There is no chance that FHIR will try to standardize all terminologies internationally. We can standardize a limited set of terminologies (things like status codes, bundle types, etc.) that are either deeply tied to FHIR methodology or where the set of codes is very small and interoperability is essential to data use. I suppose it's possible that we could expand the set of "critical" observations slightly, but I'd be very surprised if it was more than 20-30, even 15 years from now. There will certainly be implementation guides with international scope that set expectations for additional terminology standardization, but even there, that will need to be a countable number of codes where interoperability is deemed essential for data comprehension and search. An example of this is the Genomics IG. It identifies 15-20 codes that are necessary to understand the different parts of a genetic report. Without that consistency, it's next to impossible for a system to consistently retrieve, render or expose genetic results to decision support and the area is not one where there's really that much variation in how the science is done from country to country that would justify significant regional variation.

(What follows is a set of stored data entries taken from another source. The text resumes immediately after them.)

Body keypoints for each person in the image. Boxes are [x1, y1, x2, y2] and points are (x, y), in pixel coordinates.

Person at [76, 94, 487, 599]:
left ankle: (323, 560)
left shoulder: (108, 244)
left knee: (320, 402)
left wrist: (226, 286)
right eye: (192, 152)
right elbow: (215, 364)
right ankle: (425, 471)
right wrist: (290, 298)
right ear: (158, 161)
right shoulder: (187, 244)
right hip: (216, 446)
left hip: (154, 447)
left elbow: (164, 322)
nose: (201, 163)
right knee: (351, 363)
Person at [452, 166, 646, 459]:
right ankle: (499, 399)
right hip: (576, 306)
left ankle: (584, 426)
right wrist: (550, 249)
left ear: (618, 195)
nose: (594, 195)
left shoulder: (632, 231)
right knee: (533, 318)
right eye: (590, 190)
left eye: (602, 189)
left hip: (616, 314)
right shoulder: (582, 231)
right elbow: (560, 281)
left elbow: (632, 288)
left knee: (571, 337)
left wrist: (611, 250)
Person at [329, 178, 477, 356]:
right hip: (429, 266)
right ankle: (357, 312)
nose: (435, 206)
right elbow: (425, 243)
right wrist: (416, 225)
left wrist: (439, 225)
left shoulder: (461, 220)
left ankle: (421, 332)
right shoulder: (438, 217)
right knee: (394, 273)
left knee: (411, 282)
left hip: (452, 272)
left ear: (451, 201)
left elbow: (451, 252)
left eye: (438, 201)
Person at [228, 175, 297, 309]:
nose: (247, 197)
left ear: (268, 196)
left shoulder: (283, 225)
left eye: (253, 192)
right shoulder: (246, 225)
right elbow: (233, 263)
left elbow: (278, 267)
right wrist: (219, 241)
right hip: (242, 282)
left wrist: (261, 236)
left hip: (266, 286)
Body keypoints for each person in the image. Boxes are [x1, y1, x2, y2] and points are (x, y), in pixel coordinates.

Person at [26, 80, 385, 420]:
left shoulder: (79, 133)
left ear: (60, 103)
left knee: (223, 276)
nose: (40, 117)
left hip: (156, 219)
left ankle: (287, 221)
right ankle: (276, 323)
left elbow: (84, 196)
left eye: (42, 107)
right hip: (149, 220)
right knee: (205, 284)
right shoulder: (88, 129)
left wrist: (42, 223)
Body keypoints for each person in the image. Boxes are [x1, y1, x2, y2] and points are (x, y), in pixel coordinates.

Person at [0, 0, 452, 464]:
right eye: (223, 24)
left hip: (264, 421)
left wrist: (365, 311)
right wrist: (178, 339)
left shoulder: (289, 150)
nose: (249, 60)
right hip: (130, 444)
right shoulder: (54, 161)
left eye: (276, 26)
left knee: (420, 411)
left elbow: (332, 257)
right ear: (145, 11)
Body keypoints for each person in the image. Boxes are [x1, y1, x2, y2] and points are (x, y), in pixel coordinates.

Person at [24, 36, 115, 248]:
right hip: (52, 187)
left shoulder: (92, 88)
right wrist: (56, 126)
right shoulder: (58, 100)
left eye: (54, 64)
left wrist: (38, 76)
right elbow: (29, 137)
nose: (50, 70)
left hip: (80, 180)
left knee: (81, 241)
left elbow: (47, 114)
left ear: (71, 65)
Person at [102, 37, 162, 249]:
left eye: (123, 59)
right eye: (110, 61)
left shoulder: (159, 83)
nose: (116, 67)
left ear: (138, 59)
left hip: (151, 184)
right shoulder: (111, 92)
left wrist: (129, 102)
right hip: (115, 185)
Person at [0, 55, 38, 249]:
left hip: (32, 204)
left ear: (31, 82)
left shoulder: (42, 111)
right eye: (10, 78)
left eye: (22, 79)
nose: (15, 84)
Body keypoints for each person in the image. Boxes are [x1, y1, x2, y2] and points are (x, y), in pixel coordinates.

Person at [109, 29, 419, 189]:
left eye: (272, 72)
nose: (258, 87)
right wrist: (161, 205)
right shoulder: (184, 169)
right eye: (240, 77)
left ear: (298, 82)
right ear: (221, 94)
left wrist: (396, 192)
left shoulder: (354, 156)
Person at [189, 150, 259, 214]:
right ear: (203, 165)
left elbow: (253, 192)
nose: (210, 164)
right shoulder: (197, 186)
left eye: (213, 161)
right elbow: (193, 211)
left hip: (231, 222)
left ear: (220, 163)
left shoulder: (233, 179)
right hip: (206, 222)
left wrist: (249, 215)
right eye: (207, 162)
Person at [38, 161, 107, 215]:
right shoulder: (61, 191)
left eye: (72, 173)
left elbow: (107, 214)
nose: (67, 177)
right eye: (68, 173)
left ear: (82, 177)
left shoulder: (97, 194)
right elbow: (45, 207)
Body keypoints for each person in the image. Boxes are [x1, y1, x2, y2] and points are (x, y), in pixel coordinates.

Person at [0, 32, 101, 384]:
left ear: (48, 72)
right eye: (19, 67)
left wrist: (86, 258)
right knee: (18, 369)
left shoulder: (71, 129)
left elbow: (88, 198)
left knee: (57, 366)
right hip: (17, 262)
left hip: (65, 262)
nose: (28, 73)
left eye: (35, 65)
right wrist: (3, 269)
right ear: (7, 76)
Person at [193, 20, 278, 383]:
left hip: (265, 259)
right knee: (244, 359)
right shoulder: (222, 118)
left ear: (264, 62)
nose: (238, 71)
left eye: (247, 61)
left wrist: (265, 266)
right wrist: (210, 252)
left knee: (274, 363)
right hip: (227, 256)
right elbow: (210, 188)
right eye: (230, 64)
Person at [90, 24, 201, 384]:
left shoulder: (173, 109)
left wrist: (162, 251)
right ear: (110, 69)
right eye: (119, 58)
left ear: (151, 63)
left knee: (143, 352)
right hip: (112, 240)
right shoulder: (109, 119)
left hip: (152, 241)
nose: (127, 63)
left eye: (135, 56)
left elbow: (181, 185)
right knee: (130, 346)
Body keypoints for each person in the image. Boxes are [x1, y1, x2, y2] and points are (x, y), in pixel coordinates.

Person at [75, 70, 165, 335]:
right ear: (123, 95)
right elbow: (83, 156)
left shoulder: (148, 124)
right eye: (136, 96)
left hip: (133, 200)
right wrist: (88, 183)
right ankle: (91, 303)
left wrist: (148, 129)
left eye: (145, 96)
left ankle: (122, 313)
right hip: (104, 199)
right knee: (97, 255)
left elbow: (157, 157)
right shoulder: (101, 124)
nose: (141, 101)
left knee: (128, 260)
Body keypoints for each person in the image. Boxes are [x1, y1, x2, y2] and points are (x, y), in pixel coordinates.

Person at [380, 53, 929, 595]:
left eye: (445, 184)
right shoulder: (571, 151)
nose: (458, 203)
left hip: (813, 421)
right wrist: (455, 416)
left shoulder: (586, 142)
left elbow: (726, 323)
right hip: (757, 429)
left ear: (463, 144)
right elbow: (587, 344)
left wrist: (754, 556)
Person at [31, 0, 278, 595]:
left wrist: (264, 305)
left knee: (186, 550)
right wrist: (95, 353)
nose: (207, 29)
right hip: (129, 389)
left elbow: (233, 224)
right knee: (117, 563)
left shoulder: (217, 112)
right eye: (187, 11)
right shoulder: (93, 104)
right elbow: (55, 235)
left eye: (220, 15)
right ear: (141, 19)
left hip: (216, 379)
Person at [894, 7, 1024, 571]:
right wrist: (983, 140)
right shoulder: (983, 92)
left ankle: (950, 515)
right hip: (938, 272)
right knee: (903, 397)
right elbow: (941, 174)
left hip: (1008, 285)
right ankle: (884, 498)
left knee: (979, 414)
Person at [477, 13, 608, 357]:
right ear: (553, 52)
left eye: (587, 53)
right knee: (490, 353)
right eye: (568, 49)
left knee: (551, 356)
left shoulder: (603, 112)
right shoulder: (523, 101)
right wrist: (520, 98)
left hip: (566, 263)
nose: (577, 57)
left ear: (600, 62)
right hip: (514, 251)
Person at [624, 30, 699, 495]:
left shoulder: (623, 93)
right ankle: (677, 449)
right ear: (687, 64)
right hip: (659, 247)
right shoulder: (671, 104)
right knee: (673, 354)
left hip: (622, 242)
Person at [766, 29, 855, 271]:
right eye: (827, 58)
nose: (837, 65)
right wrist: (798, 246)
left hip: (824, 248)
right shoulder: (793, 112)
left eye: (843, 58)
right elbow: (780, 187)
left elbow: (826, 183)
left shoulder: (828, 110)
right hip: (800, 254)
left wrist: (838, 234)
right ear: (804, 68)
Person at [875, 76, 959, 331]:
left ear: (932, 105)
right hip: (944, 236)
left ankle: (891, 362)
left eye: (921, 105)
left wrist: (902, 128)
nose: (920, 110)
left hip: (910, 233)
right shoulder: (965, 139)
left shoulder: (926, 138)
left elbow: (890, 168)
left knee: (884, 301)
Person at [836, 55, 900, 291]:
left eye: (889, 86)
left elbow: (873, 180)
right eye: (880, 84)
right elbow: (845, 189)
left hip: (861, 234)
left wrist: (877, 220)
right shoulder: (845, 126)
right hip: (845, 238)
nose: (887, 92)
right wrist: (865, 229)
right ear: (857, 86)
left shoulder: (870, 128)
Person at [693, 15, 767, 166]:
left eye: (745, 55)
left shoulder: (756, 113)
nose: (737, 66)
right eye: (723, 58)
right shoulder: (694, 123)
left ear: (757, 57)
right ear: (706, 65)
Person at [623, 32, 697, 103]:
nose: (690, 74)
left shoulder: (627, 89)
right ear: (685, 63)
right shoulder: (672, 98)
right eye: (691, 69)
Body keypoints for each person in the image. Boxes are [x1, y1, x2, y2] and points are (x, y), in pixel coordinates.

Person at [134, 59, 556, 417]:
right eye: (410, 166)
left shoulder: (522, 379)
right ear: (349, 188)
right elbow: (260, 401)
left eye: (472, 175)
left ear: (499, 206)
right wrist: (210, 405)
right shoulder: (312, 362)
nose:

view this post on Zulip Lloyd McKenzie (Jan 16 2019 at 22:38):

Obviously if we can agree on terminologies (or at least agree to map to common terminologies), interoperability, decision support, patient care and all sorts of other things get better. But regional policies, terminology licenses, cultural and historic variations make all of this challenging. Interoperability is always a cost/benefit decision. FHIR reduces some of the costs, but there are lots of others we can't touch.

view this post on Zulip Grahame Grieve (Jan 18 2019 at 11:14):

note that this is not really about mapping, nor aout standardising terminologies. It's a magic value, and the question isn't, 'does the source system understand loinc' but 'does the source system understand the data at all'

view this post on Zulip Grahame Grieve (Jan 18 2019 at 11:14):

if it knows it's a vital sign, it stamps it accordingly.

view this post on Zulip Grahame Grieve (Jan 18 2019 at 11:15):

This is way less intrusive than if we defined a special resource for vital signs.